Study material =>
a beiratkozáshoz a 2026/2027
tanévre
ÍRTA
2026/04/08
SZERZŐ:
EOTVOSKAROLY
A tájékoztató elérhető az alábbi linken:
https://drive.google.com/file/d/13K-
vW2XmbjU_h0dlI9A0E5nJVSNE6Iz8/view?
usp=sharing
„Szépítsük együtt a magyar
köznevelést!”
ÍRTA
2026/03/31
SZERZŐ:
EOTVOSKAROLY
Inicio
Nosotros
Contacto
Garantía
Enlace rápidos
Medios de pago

Task item => Switch every "ÍRTA" in the lines above to "KÖZZÉTETTE" and leave everything else unchanged.

Result of this exercise =>
a beiratkozáshoz a 2026/2027
tanévre
KÖZZÉTETTE
2026/04/08
SZERZŐ:
EOTVOSKAROLY
A tájékoztató elérhető az alábbi linken:
https://drive.google.com/file/d/13K-
vW2XmbjU_h0dlI9A0E5nJVSNE6Iz8/view?
usp=sharing
„Szépítsük együtt a magyar
köznevelést!”
KÖZZÉTETTE
2026/03/31
SZERZŐ:
EOTVOSKAROLY
Inicio
Nosotros
Contacto
Garantía
Enlace rápidos
Medios de pago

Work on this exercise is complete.